Катерина Архиповна была в сильном беспокойстве и страшном ожесточении против мужа, который, вместо того чтобы по ее приказанию отдать Хозарову письмо и разведать аккуратнее, как тот живет, есть ли у него состояние, какой у него чин, - не только ничего этого не сделал, но даже и сам куда-то пропал. Ощущаемое ею беспокойство тем было сильнее, что и Мари, знавшая, куда и зачем послан папенька, ожидала его возвращения с большим нетерпением и даже всю ночь, бедненькая, не спала и заснула только к утру.
Часу в девятом Антон Федотыч, наконец, явился и, предчувствуя неминуемую грозу, хотел приласкаться к Катерине Архиповне и подошел было к ее руке, но рука была отдернута.
- Это что такое значит? Откуда вы изволили пожаловать?.. Боже мой! Что это у вас за лицо? Посмотрите, пожалуйста, в зеркало, какова ваша физиономия.
- Что физиономия?.. - спросил Ступицын.
- Да то физиономия; совершенно, как у мужика после праздника. Пили, что ли, вы всю ночь?
- Ничего физиономия.
- Вот прекрасно - ничего... весь опух... и ничего!
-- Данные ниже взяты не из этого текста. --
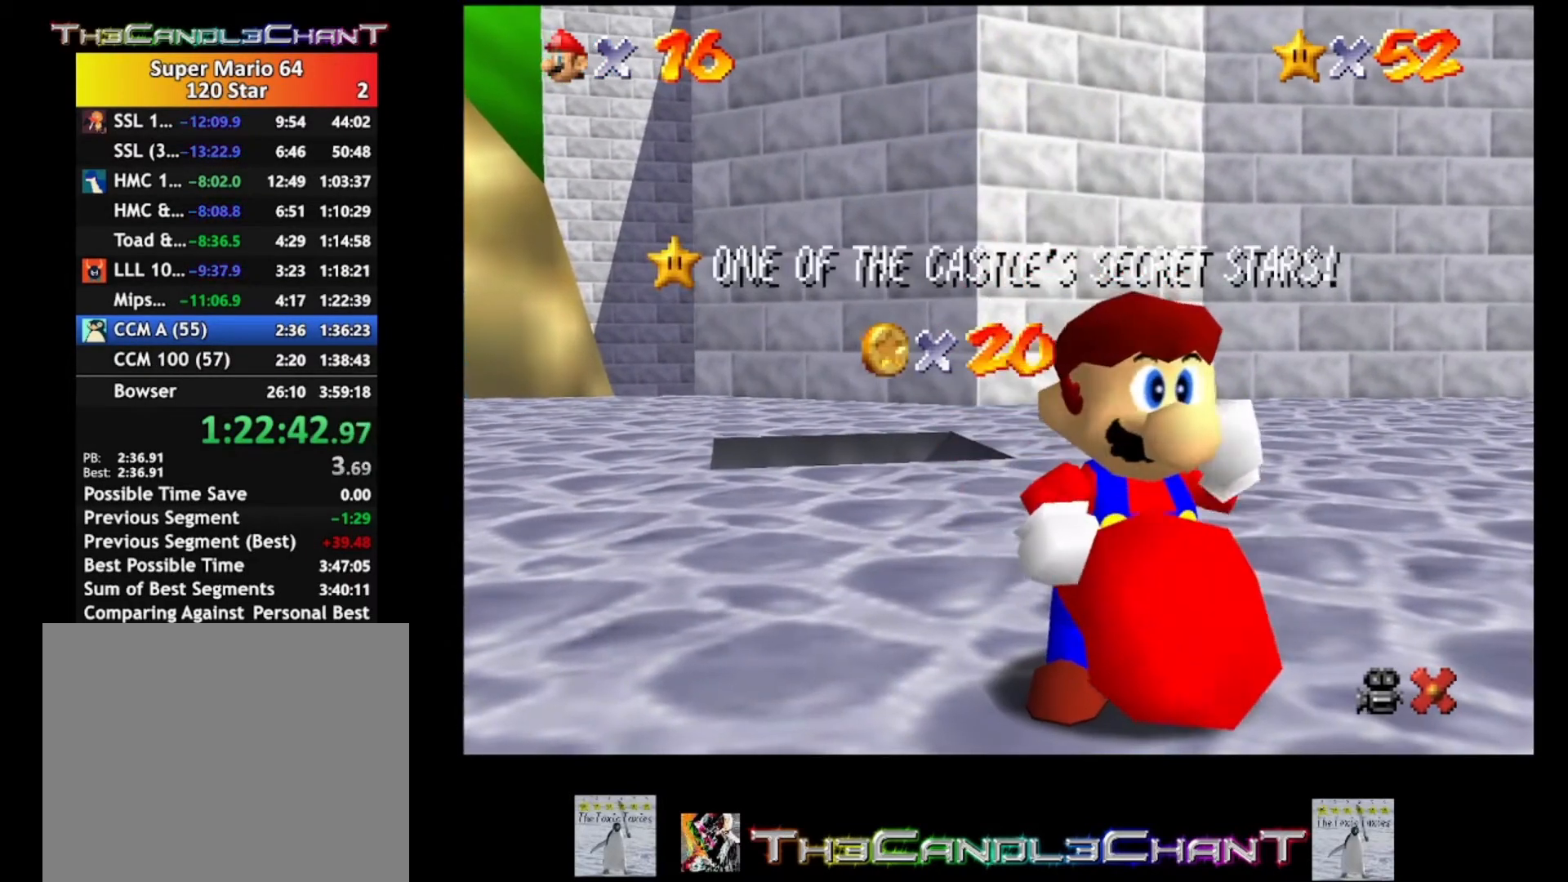
{"buttons": [], "left_stick": "center", "right_stick": "center", "events": [[67, "A", "down"], [100, "A", "up"], [100, "X", "up"], [200, "A", "down"], [200, "X", "down"], [267, "A", "up"], [267, "X", "up"], [367, "A", "down"], [367, "X", "down"], [433, "A", "up"], [467, "X", "up"]]}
- Я угорел, - отвечал невпопад Ступицын.
- Он угорел; скажите, ради бога, он угорел!.. Где же это вы изволили угореть? Где вы ночевали-то? Отчего вы домой не пришли?
- Угорел...
- Да что вы такое говорите! Мне кажется, вы ничего не понимаете; я вас спрашиваю, где вы ночевали?
- У Хозарова.
- Да разве я вас ночевать туда посылала?.. Что я вам говорила? Что поручила? Помните ли вы это?.. Отдали ли по крайней мере письмо, которое я с вами посылала?
- Письмо?.. Письмо отдал.
- А узнали ли, что я вам говорила?
- Известно, что узнал.
- Ну, рассказывайте!
Как ни ломал Антон Федотыч свою странную голову для того, чтобы изобресть какой-нибудь приличный ответ, но ничего не мог придумать.
- Что рассказывать-то?.. - произнес он.
- Господи боже мой! - воскликнула, всплеснув руками, Катерина Архиповна. - Это превосходит всякое терпение: человек вы или нет, милостивый государь? Похожи ли вы хоть на животное-то? И те о щенках своих попечение имеют, а в вас и этих-то чувств нет... Подите вы от меня куда-нибудь; не терзайте по крайней мере вашей физиономией. Великое дело поручила отцу семейства: подробнее рассмотреть, как живет, где, и что, и как? Так и этого-то не сумел и не хотел сделать.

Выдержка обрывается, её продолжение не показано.